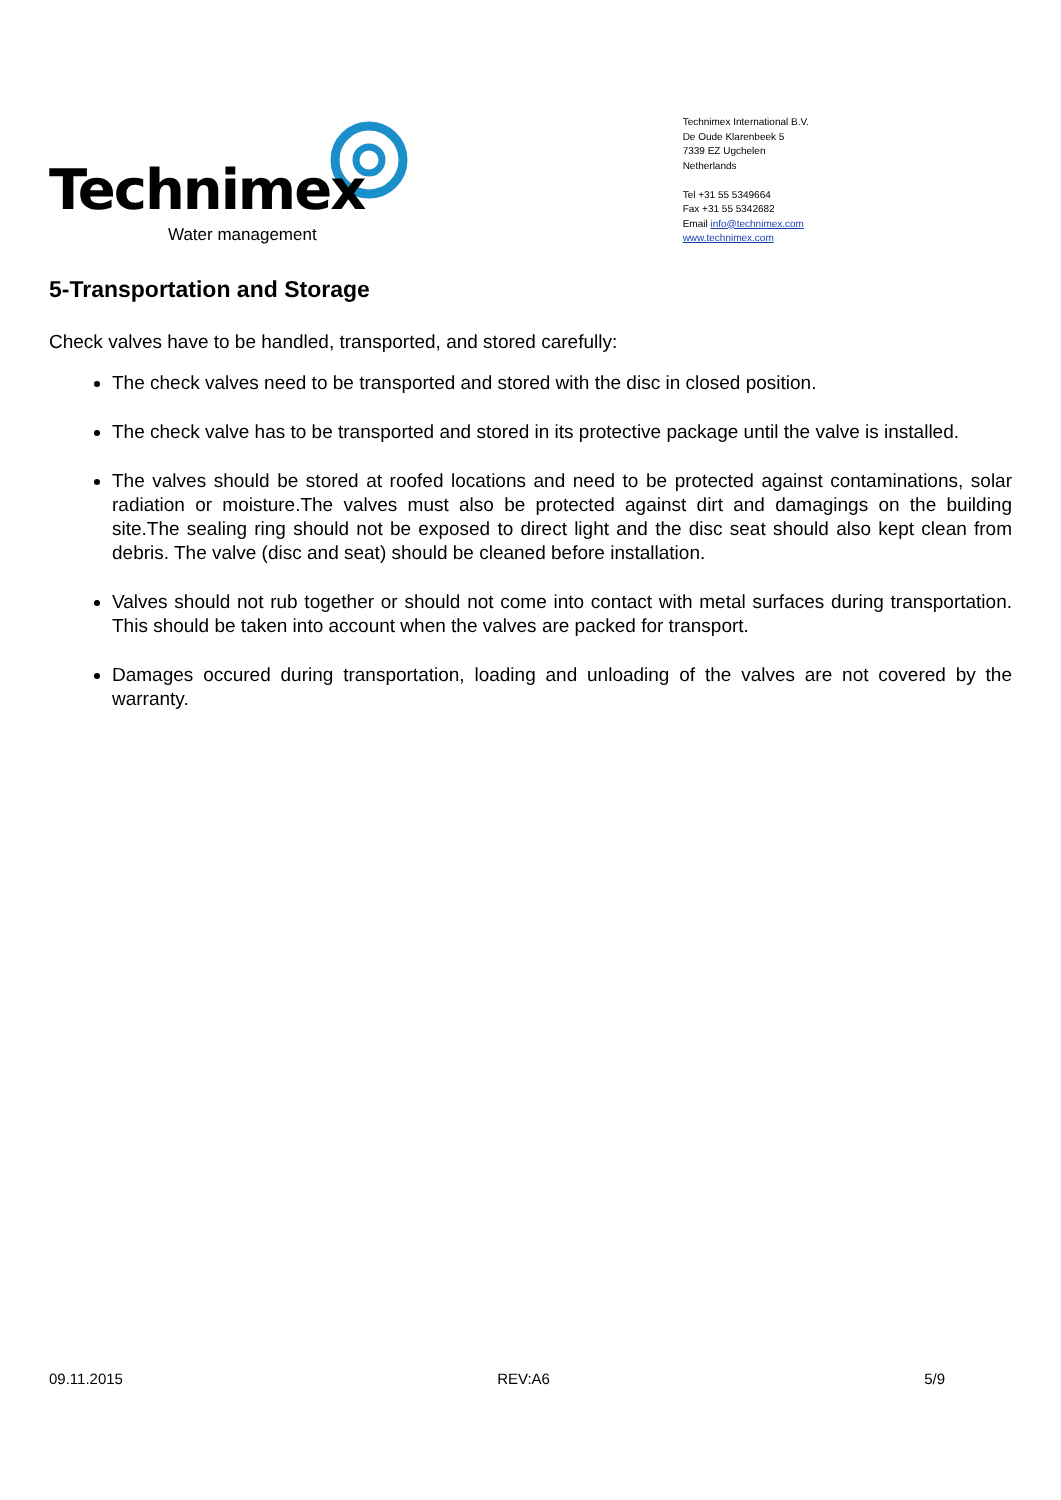Technimex
Water management
Technimex International B.V.
De Oude Klarenbeek 5
7339 EZ Ugchelen
Netherlands
Tel +31 55 5349664
Fax +31 55 5342682
Email info@technimex.com
www.technimex.com
5-Transportation and Storage
Check valves have to be handled, transported, and stored carefully:
The check valves need to be transported and stored with the disc in closed position.
The check valve has to be transported and stored in its protective package until the valve is installed.
The valves should be stored at roofed locations and need to be protected against contaminations, solar radiation or moisture.The valves must also be protected against dirt and damagings on the building site.The sealing ring should not be exposed to direct light and the disc seat should also kept clean from debris. The valve (disc and seat) should be cleaned before installation.
Valves should not rub together or should not come into contact with metal surfaces during transportation. This should be taken into account when the valves are packed for transport.
Damages occured during transportation, loading and unloading of the valves are not covered by the warranty.
09.11.2015 REV:A6 5/9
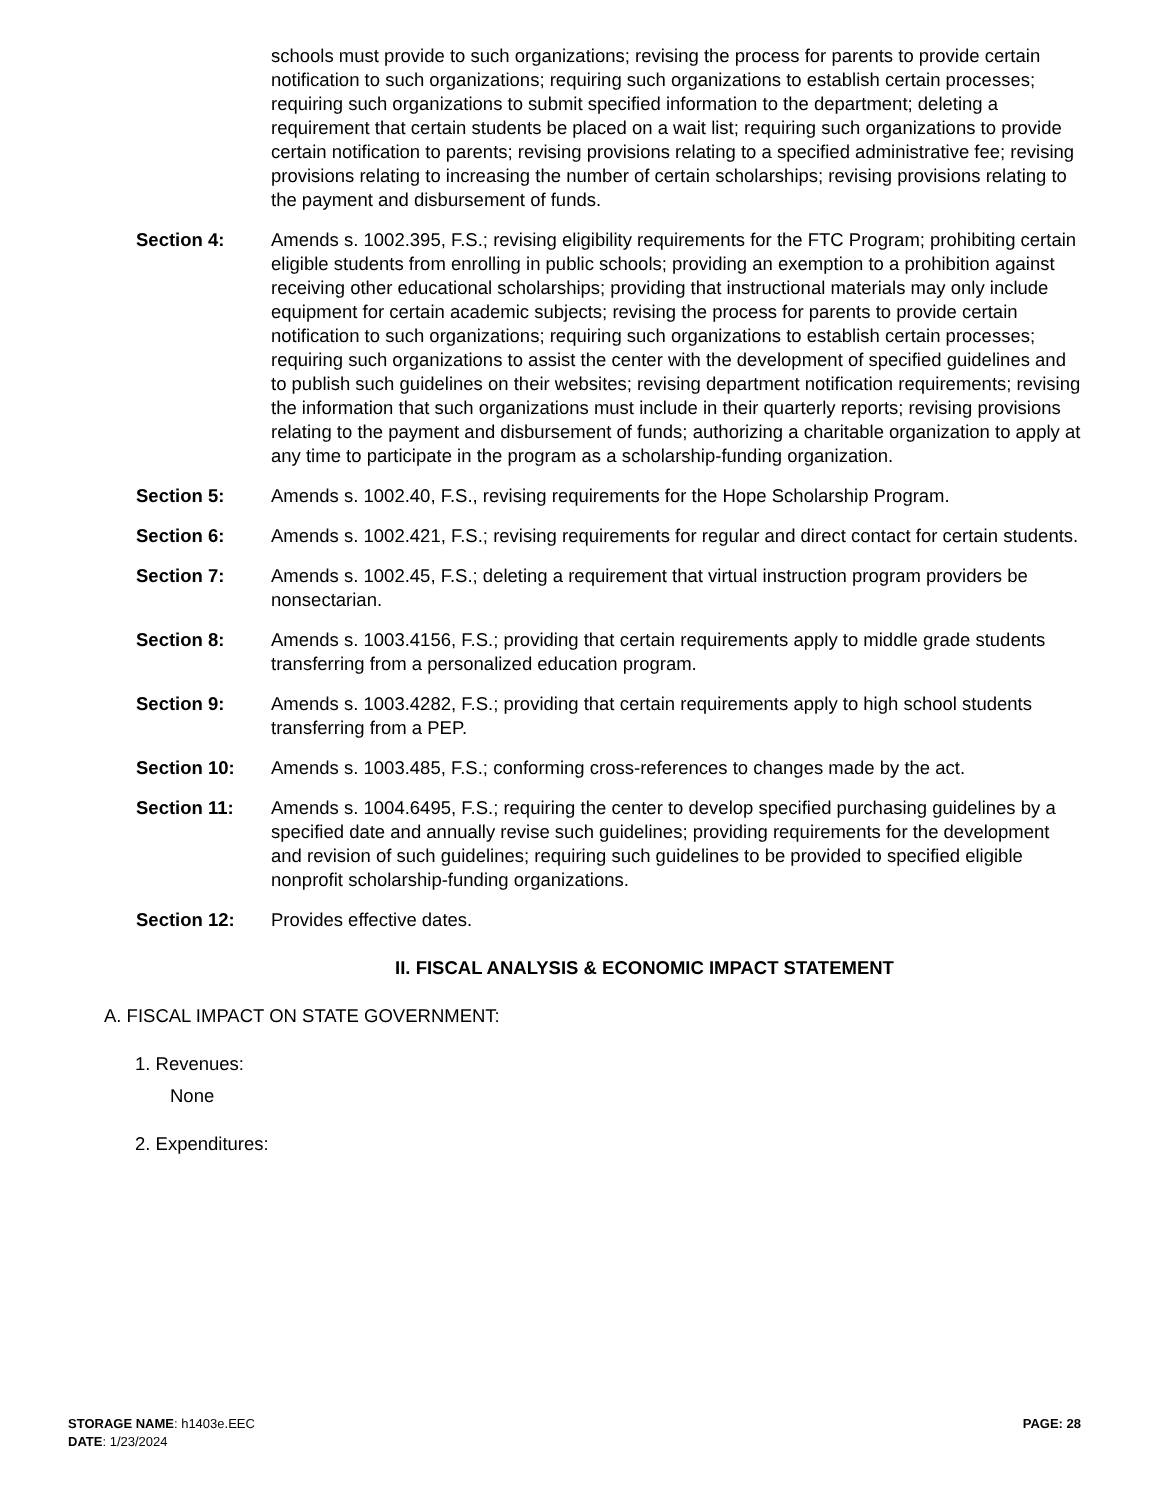schools must provide to such organizations; revising the process for parents to provide certain notification to such organizations; requiring such organizations to establish certain processes; requiring such organizations to submit specified information to the department; deleting a requirement that certain students be placed on a wait list; requiring such organizations to provide certain notification to parents; revising provisions relating to a specified administrative fee; revising provisions relating to increasing the number of certain scholarships; revising provisions relating to the payment and disbursement of funds.
Section 4: Amends s. 1002.395, F.S.; revising eligibility requirements for the FTC Program; prohibiting certain eligible students from enrolling in public schools; providing an exemption to a prohibition against receiving other educational scholarships; providing that instructional materials may only include equipment for certain academic subjects; revising the process for parents to provide certain notification to such organizations; requiring such organizations to establish certain processes; requiring such organizations to assist the center with the development of specified guidelines and to publish such guidelines on their websites; revising department notification requirements; revising the information that such organizations must include in their quarterly reports; revising provisions relating to the payment and disbursement of funds; authorizing a charitable organization to apply at any time to participate in the program as a scholarship-funding organization.
Section 5: Amends s. 1002.40, F.S., revising requirements for the Hope Scholarship Program.
Section 6: Amends s. 1002.421, F.S.; revising requirements for regular and direct contact for certain students.
Section 7: Amends s. 1002.45, F.S.; deleting a requirement that virtual instruction program providers be nonsectarian.
Section 8: Amends s. 1003.4156, F.S.; providing that certain requirements apply to middle grade students transferring from a personalized education program.
Section 9: Amends s. 1003.4282, F.S.; providing that certain requirements apply to high school students transferring from a PEP.
Section 10: Amends s. 1003.485, F.S.; conforming cross-references to changes made by the act.
Section 11: Amends s. 1004.6495, F.S.; requiring the center to develop specified purchasing guidelines by a specified date and annually revise such guidelines; providing requirements for the development and revision of such guidelines; requiring such guidelines to be provided to specified eligible nonprofit scholarship-funding organizations.
Section 12: Provides effective dates.
II. FISCAL ANALYSIS & ECONOMIC IMPACT STATEMENT
A. FISCAL IMPACT ON STATE GOVERNMENT:
1. Revenues:
None
2. Expenditures:
STORAGE NAME: h1403e.EEC
DATE: 1/23/2024
PAGE: 28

= WORK REQUEST =
Copy the lines above that hold the word "eligible".

= SOLUTION TO THIS EXERCISE =
Section 4: Amends s. 1002.395, F.S.; revising eligibility requirements for the FTC Program; prohibiting certain eligible students from enrolling in public schools; providing an exemption to a prohibition against receiving other educational scholarships; providing that instructional materials may only include equipment for certain academic subjects; revising the process for parents to provide certain notification to such organizations; requiring such organizations to establish certain processes; requiring such organizations to assist the center with the development of specified guidelines and to publish such guidelines on their websites; revising department notification requirements; revising the information that such organizations must include in their quarterly reports; revising provisions relating to the payment and disbursement of funds; authorizing a charitable organization to apply at any time to participate in the program as a scholarship-funding organization.
Section 11: Amends s. 1004.6495, F.S.; requiring the center to develop specified purchasing guidelines by a specified date and annually revise such guidelines; providing requirements for the development and revision of such guidelines; requiring such guidelines to be provided to specified eligible nonprofit scholarship-funding organizations.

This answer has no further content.